[TEXT EXCERPT]

Factoring Polynomials With A Binomial GCF

[spaceshowfeature1]

I'm really struggling with problems that have Binomials as their greatest common Factor. For example, I solve the following problem like this: 3(9+7x)-(2-x)(9+7x) and I get -3(2-x)(9+7x), but apparently the answer is (x+1)(9+7x). What the ****? There are also problems like this: z^2(4z-z^3)+7(z^3-4z). I got help on another forum by solving the latter, but I KNOW that I never would have realized that (4z-z^3)=-(z^3-4z) by my own intuition. How can I realize what to do in problems like these? I tried finding practice problems for problems like these to get better, but the only problems are these problems. Can someone please link me some problems like these for Practice? It is really unsatisfying to have little to partial knowledge on solving these equations. Thanks and Good Day.

[/TEXT EXCERPT]

● **BRIEF 1**
Set down a passage of the factoring post word for word, everything from "[spaceshowfeature1]" down to "and Good Day.".
● **BRIEF 2**
Decide whether each statement agrees with the factoring post. Answer yes or no, and quote the words of the post that settle it. (a) The poster's own result for the first problem was (x+1)(9+7x). (b) The poster received help with the second problem on another forum. (c) The poster found many practice problems of this kind.
● **BRIEF 3**
Write what comes next in the factoring post, picking up after its last sentence.
The data after the factoring post plays no part in this work.

[DATA SEGMENT]

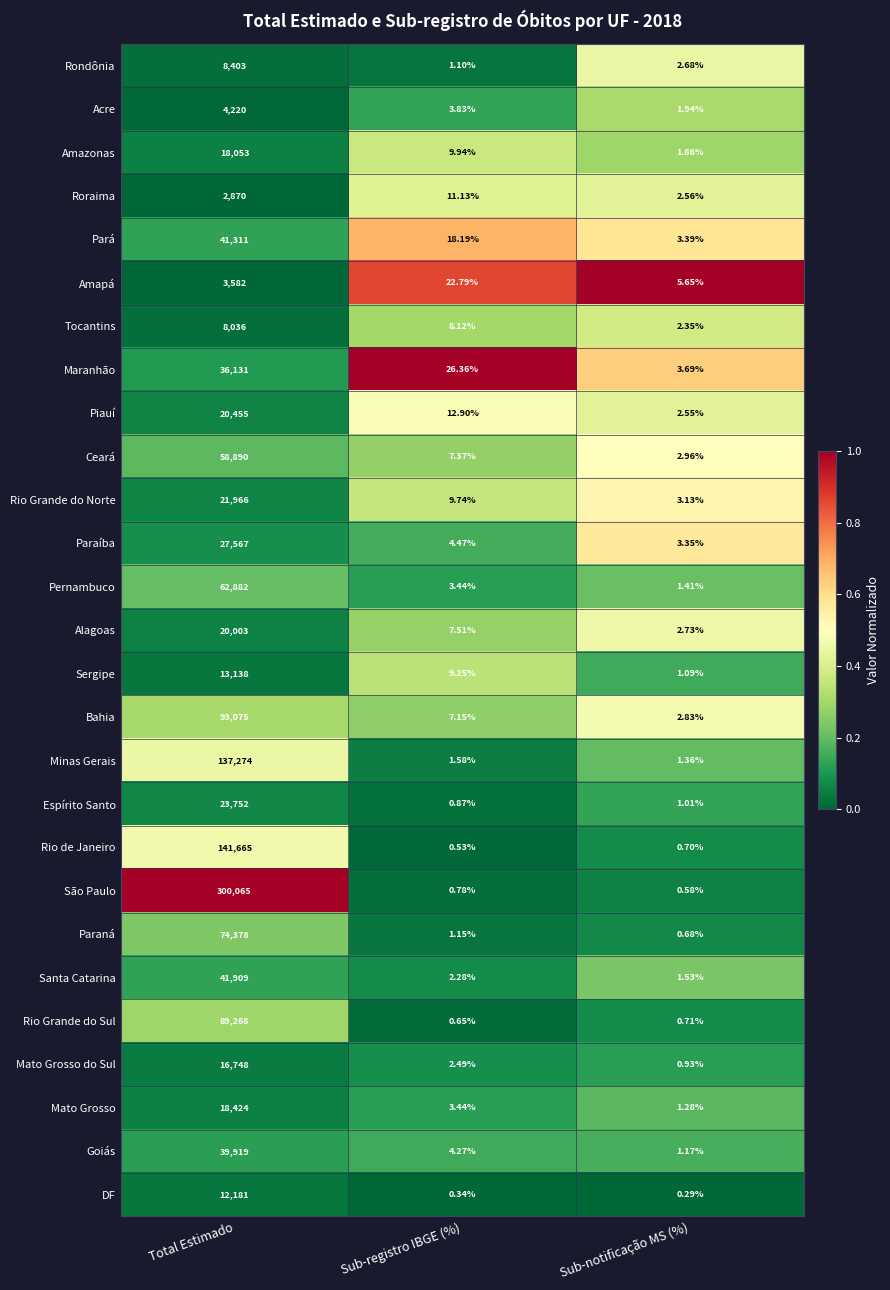

What is the spread (max minus min) of values at Total Estimado?

297195.0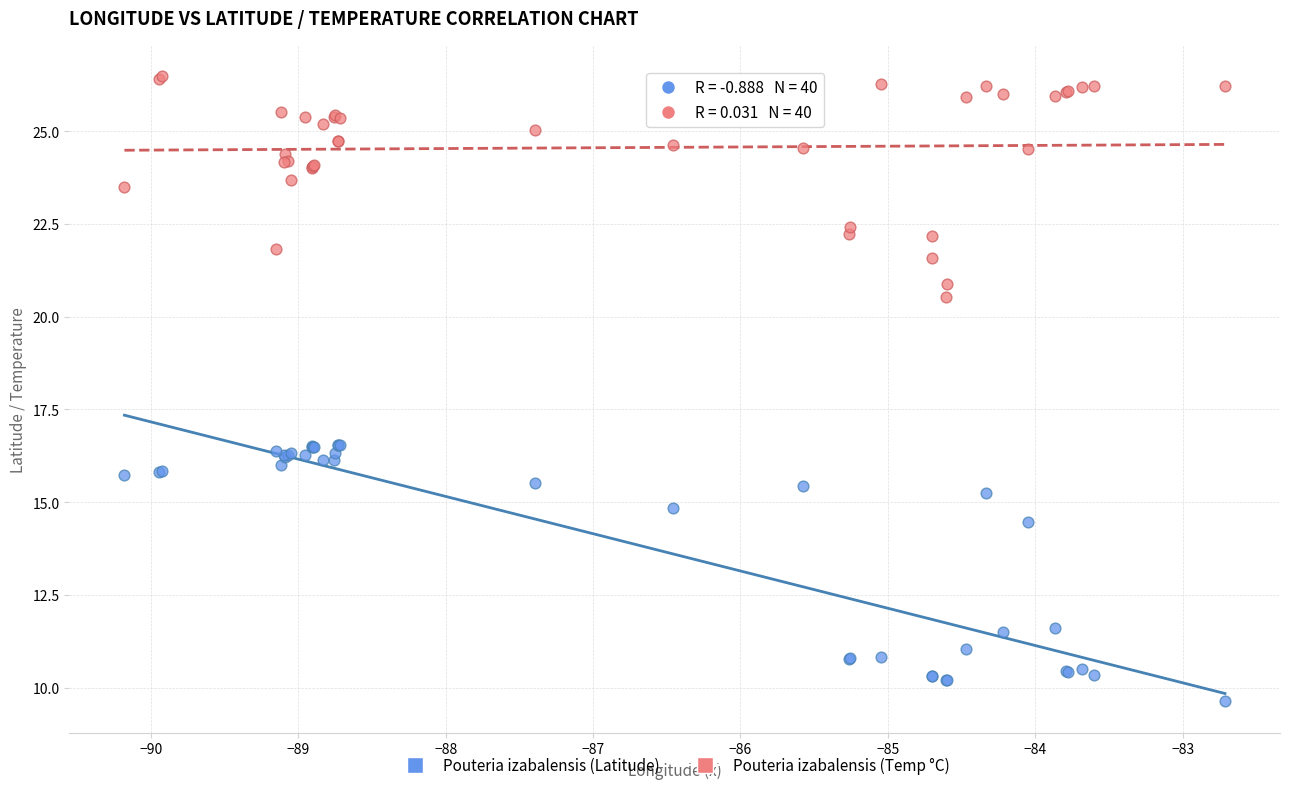

Which series contains the lowest Y value?

Pouteria izabalensis (Latitude)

[/DATA SEGMENT]

● **REPLY 1**
[spaceshowfeature1]

I'm really struggling with problems that have Binomials as their greatest common Factor. For example, I solve the following problem like this: 3(9+7x)-(2-x)(9+7x) and I get -3(2-x)(9+7x), but apparently the answer is (x+1)(9+7x). What the ****? There are also problems like this: z^2(4z-z^3)+7(z^3-4z). I got help on another forum by solving the latter, but I KNOW that I never would have realized that (4z-z^3)=-(z^3-4z) by my own intuition. How can I realize what to do in problems like these? I tried finding practice problems for problems like these to get better, but the only problems are these problems. Can someone please link me some problems like these for Practice? It is really unsatisfying to have little to partial knowledge on solving these equations. Thanks and Good Day.

● **REPLY 2**
(a) No: "I get -3(2-x)(9+7x), but apparently the answer is (x+1)(9+7x)."
(b) Yes: "I got help on another forum by solving the latter"
(c) No: "the only problems are these problems"

● **REPLY 3**
[Deleted member 4993]

I'm really struggling with problems that have Binomials as their greatest common Factor. For example, I solve the following problem like this: 3(9x+7)-(2-x)(9+7x) and I get -3(2-x)(9+7x), but apparently the answer is (x+1)(9+7x). What the ****? There are also problems like this: z^2(4z-z^3)+7(z^3-4z). I got help on another forum by solving the latter, but I KNOW that I never would have realized that (4z-z^3)=-(z^3-4z) by my own intuition. How can I realize what to do in problems like these? I tried finding practice problems for problems like these to get better, but the only problems are these problems. Can someone please link me some problems like these for Practice? It is really unsatisfying to have little to partial knowledge on solving these equations. Thanks and Good Day.

3(9x+7)-(2-x)(9+7x) .... are you sure that this was the given polynomial?

In the first term you have (9x+7) and in the second term you have (9 + 7x)

You do not have a common factor - as posted.

 

[spaceshowfeature1]

3(9x+7)-(2-x)(9+7x) .... are you sure that this was the given polynomial?

In the first term you have (9x+7) and in the second term you have (9 + 7x)

You do not have a common factor - as posted.

Yes I am sure. I was thinking the common factor was (9+7x).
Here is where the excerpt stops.